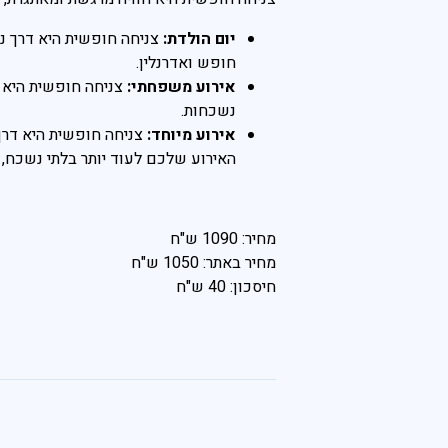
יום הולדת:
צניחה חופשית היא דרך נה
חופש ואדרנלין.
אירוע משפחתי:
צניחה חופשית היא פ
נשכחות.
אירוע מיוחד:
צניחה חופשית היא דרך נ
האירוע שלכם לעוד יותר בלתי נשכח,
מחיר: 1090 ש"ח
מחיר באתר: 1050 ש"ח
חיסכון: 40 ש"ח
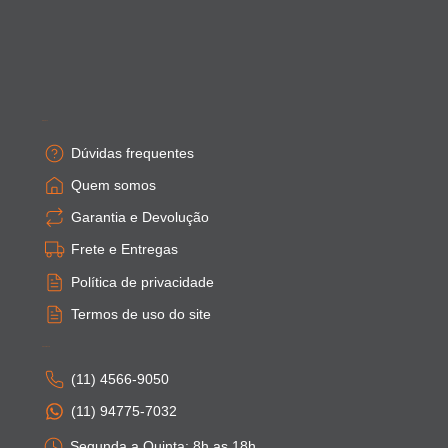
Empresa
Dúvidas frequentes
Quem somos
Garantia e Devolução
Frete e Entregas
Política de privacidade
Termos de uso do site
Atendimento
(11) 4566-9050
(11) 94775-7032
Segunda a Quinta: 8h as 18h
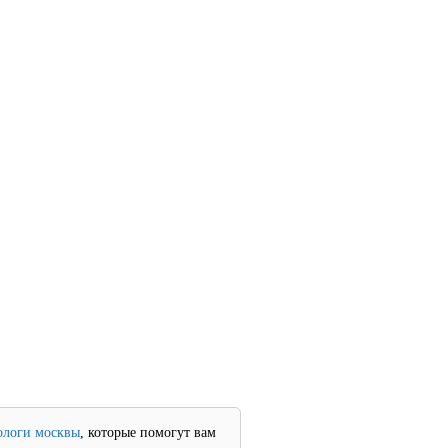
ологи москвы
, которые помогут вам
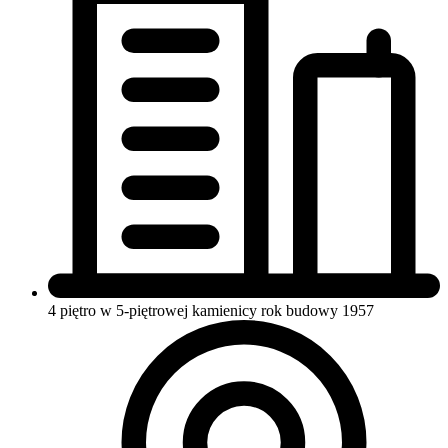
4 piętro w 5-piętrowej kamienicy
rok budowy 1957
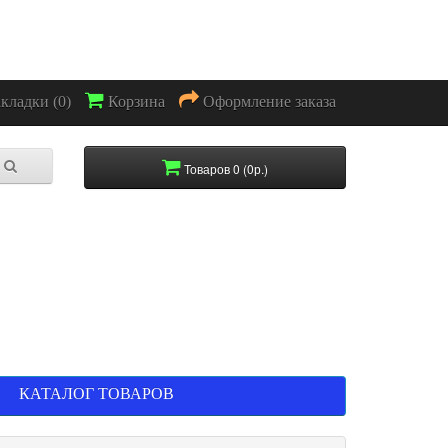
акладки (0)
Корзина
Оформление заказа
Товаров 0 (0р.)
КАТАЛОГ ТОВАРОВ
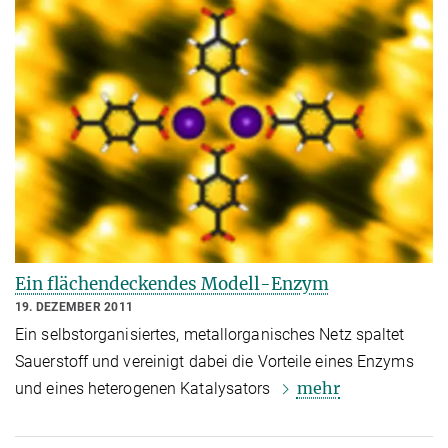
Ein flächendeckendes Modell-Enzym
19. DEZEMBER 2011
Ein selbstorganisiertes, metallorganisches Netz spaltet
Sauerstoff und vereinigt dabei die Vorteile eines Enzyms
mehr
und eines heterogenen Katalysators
○ ○ ○ ○ ○
_WHAT THIS TASK INVOLVES:_ Using the data above, copy exactly the lines from the one containing "Garantia e Devolução" to the one containing "КАТАЛОГ ТОВАРОВ", inclusive. Exclude the pictures.

_REPLY TO THE EXERCISE:_
Garantia e Devolução
Frete e Entregas
Política de privacidade
Termos de uso do site
Atendimento
(11) 4566-9050
(11) 94775-7032
Segunda a Quinta: 8h as 18h
ологи москвы
, которые помогут вам
4 piętro w 5-piętrowej kamienicy
rok budowy 1957
акладки (0)
Корзина
Оформление заказа
Товаров 0 (0р.)
КАТАЛОГ ТОВАРОВ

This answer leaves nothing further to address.